A failure to spend the allocated budget for the Nelson Mandela Bay Municipality could have a disastrous effect for the metro over the next financial year. The city is on the verge of losing almost half-a-billion rand, designated for projects that are meant to uplift the local community.
Essentially, the government which currently presides over NMB have not been spending all the money in the kitty. To the uninitiated, this may not seem like a bad idea. But there’s nothing frugal about the withholding of funds – it all comes down to a poor sense of organisation.
Why Nelson Mandela Bay is set to lose almost half-a-billion rand
The DA were booted out of office in Nelson Mandela Bay last year. The chaotic political balance of the city was disrupted even further when a party member defected from the local government, and the DA were forced out of power.
However, Mayor Mongameli Bobani’s reign hasn’t exactly steadied the ship, and it seems he forgot to do something important. Usually, any money that hasn’t been spent by a municipality within the past 12 months can be rolled over. But NMB doesn’t have a Chief Financial Officer.

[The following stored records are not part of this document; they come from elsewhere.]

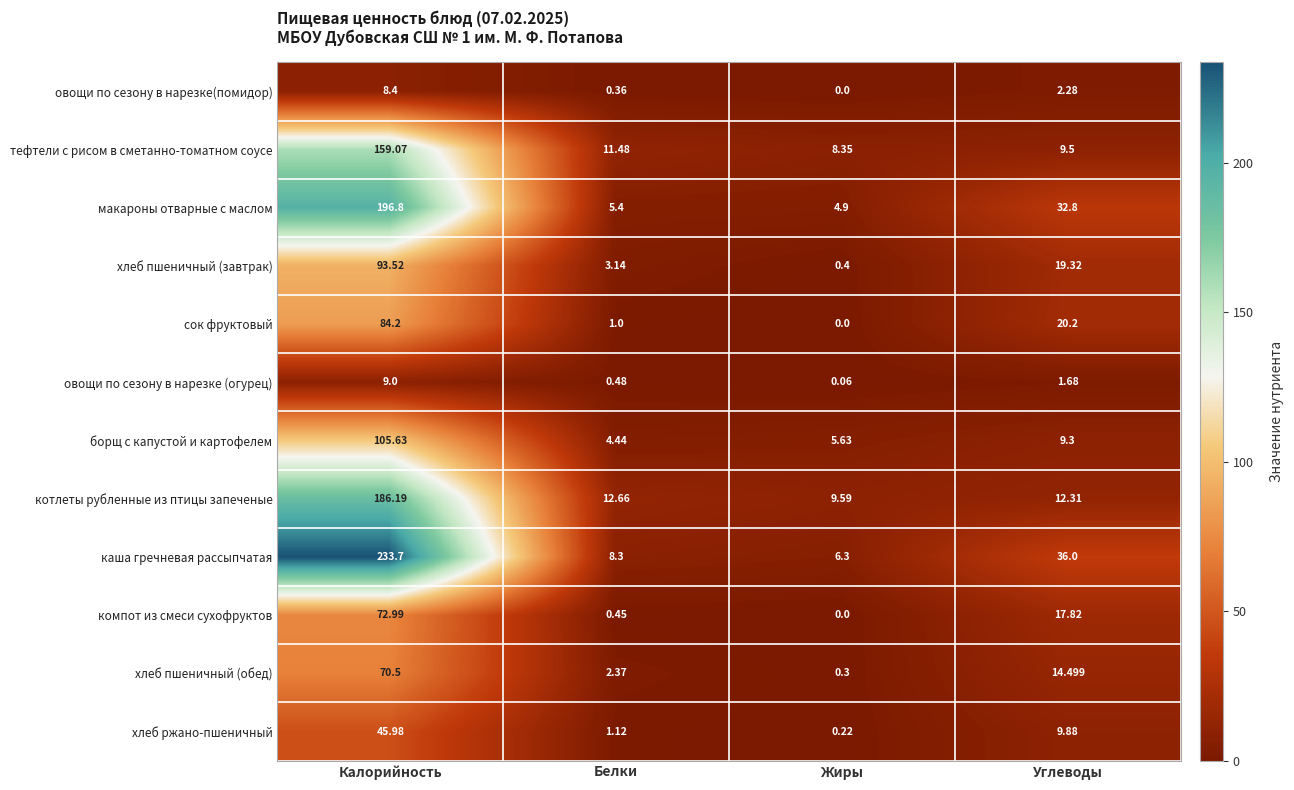

At which label does котлеты рубленные из птицы запеченые first exceed 12?

Калорийность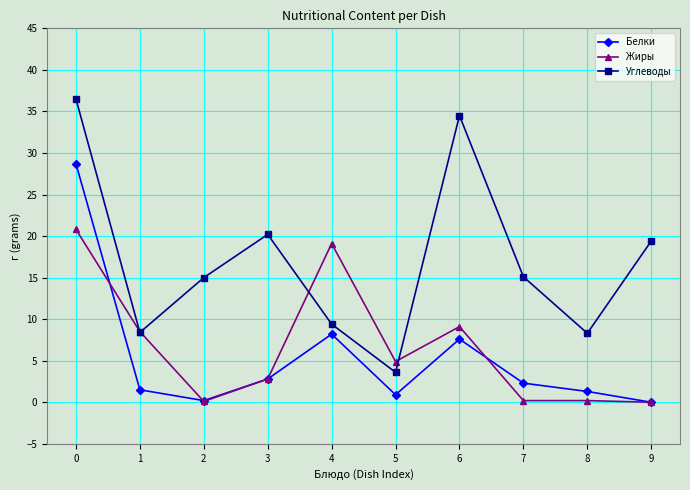

What value does the Белки series have at 7?

2.3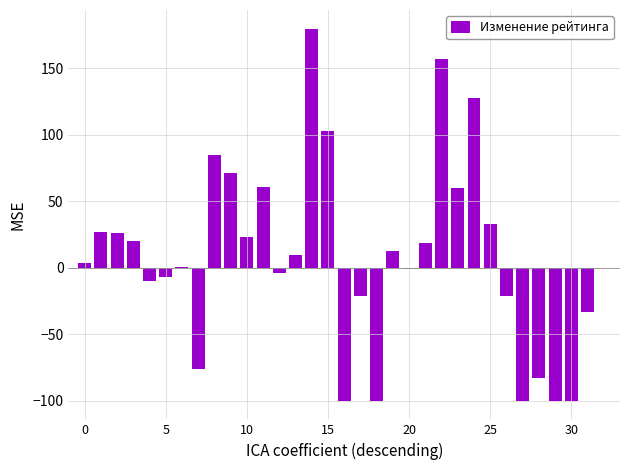

Are the bars horizontal?

No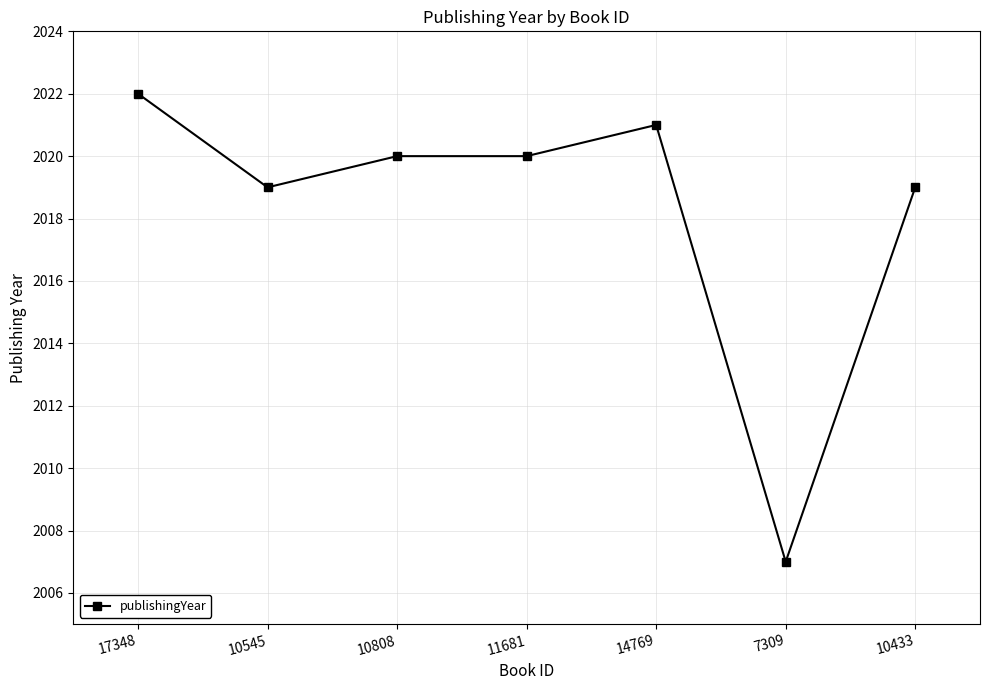

At which category does the data reach its first local valley?

10545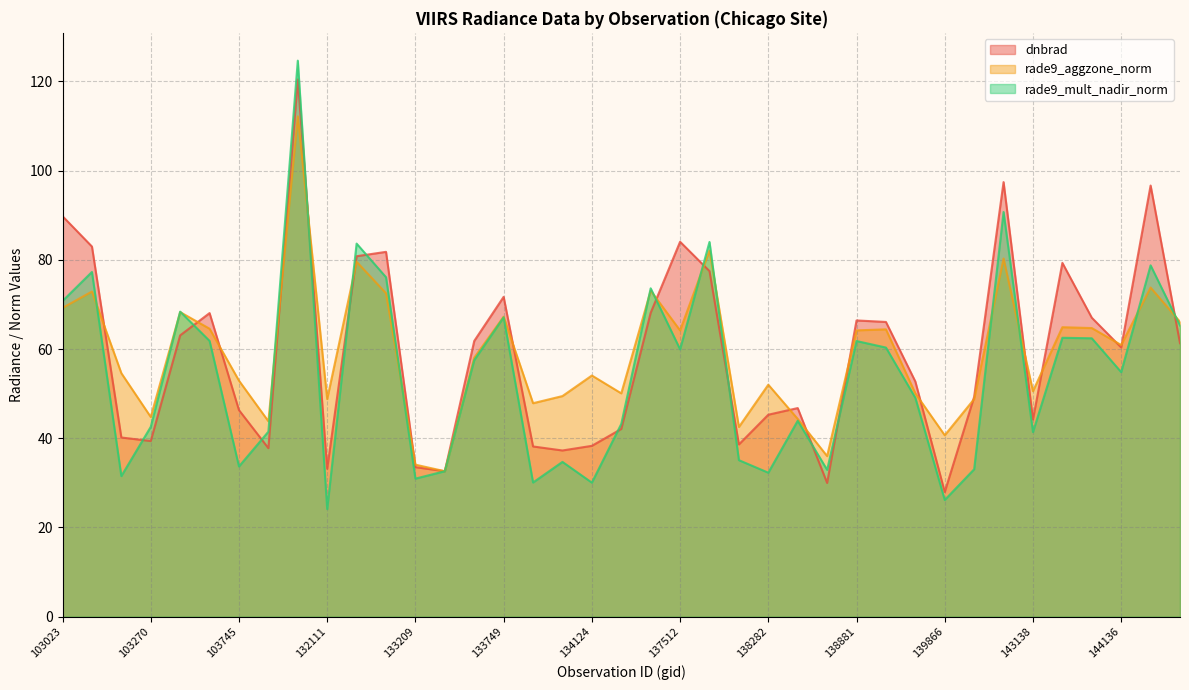

Which series ends up on top after the final intersection of dnbrad and rade9_aggzone_norm?

rade9_aggzone_norm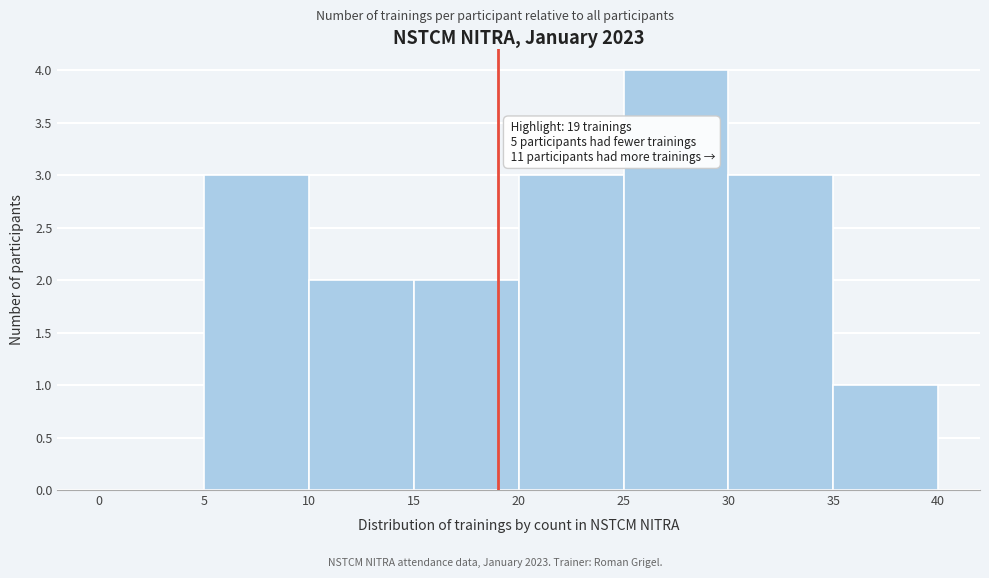

Which range on the x-axis has the tallest bar?

25 to 30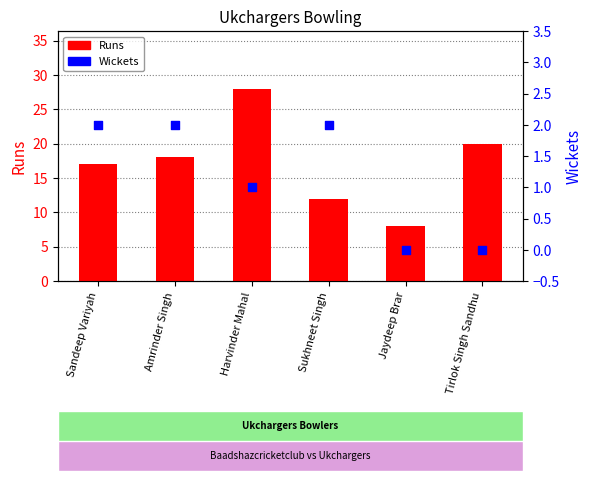

What is the total value across all series at Harvinder Mahal?

29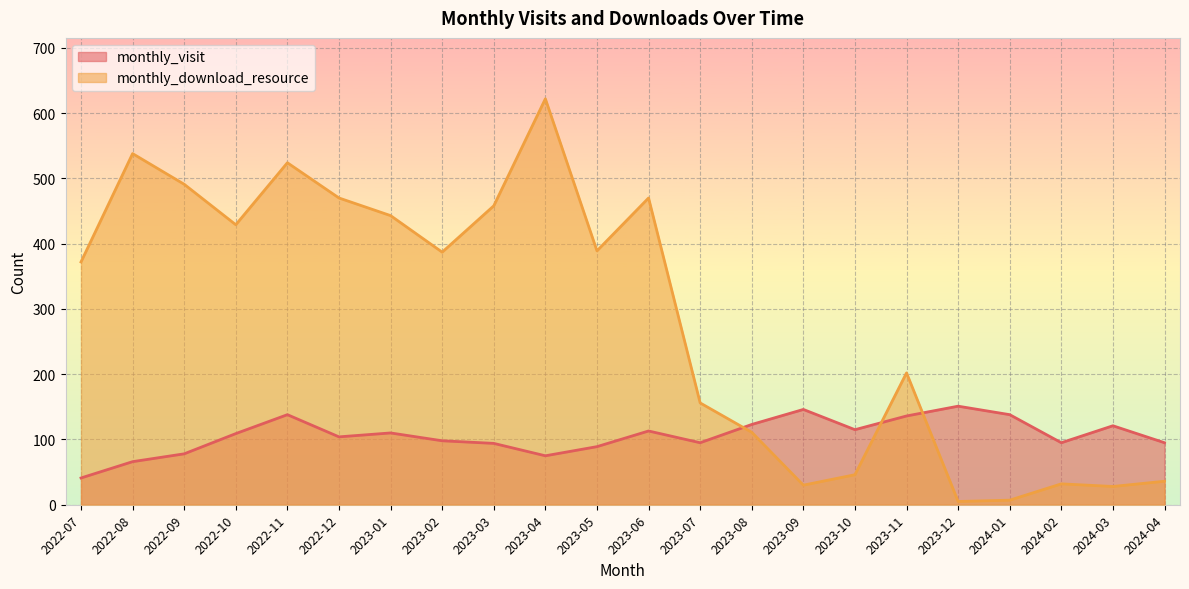

Where does the monthly_visit series first go above 109?

2022-11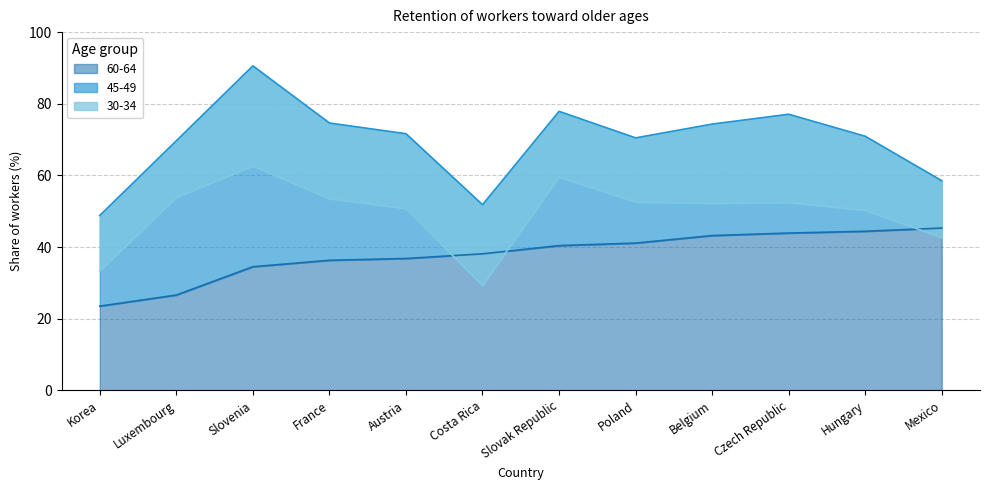

At how many categories does at least one series exceed 58?

10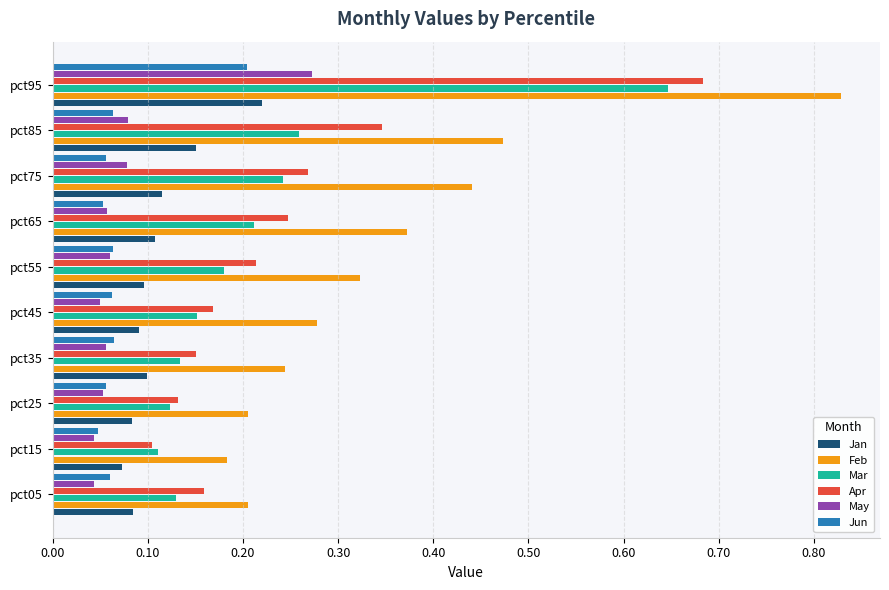

At which label does Jun reach its peak?

pct95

The Treasury is highly unlikely to let the unspent R420 million ride, as there is seemingly no-one in place designated with the responsibility to oversee how it will be spent. The deadline to spend all this idle cash is Sunday 30 June – a target that has been described as “impossible”.
- Only 63% of the Urban Settlements Development Grant (USDG) was spent, leaving a surplus of R330 million.
- Not even half of the Integrated Public Transport System Grant (IPTS) was used (48%), wasting R90 million in the process.
- In the 2016 and 2017 financial years, the DA had spent their full allocation and secured a further R373 million for NMB, according to the party’s figures.
Why won’t the money stay in the budget?
Leander Kruger is the DA’s NMB Spokesperson for the Municipal Budget and Treasury. He told us a bit more about the nightmare scenario, and how it will impact citizens in the Eastern Cape.
“The situation is made worse by National Treasury’s warning that they are highly unlikely to approve any rollover applications for unspent conditional grants should Council fail to appoint a permanent Chief Financial Officer before the end of the financial year.”
“The end of the financial year is on Sunday and it is impossible that the municipality will be able to spend the outstanding amounts by then. Grants are handed out nationally, and it’s now likely that R420 million will be subtracted from next year’s budget.”
Nelson Mandela Bay: Where will the money go?
As Kruger explains, that money won’t technically “go” anywhere. The R420 million will stay within the government’s coffers: As far as the Treasury is concerned, Nelson Mandela Bay has proved that their budget is too high, and they can therefore live without that chunk of money going forward.
The DA representative also revealed that he’d be writing to Eastern Cape Premier Oscar Mabuyane to request his urgent intervention in Nelson Mandela Bay. He wants the office to dispatch a unit that can monitor and assist municipalities with their expenditure.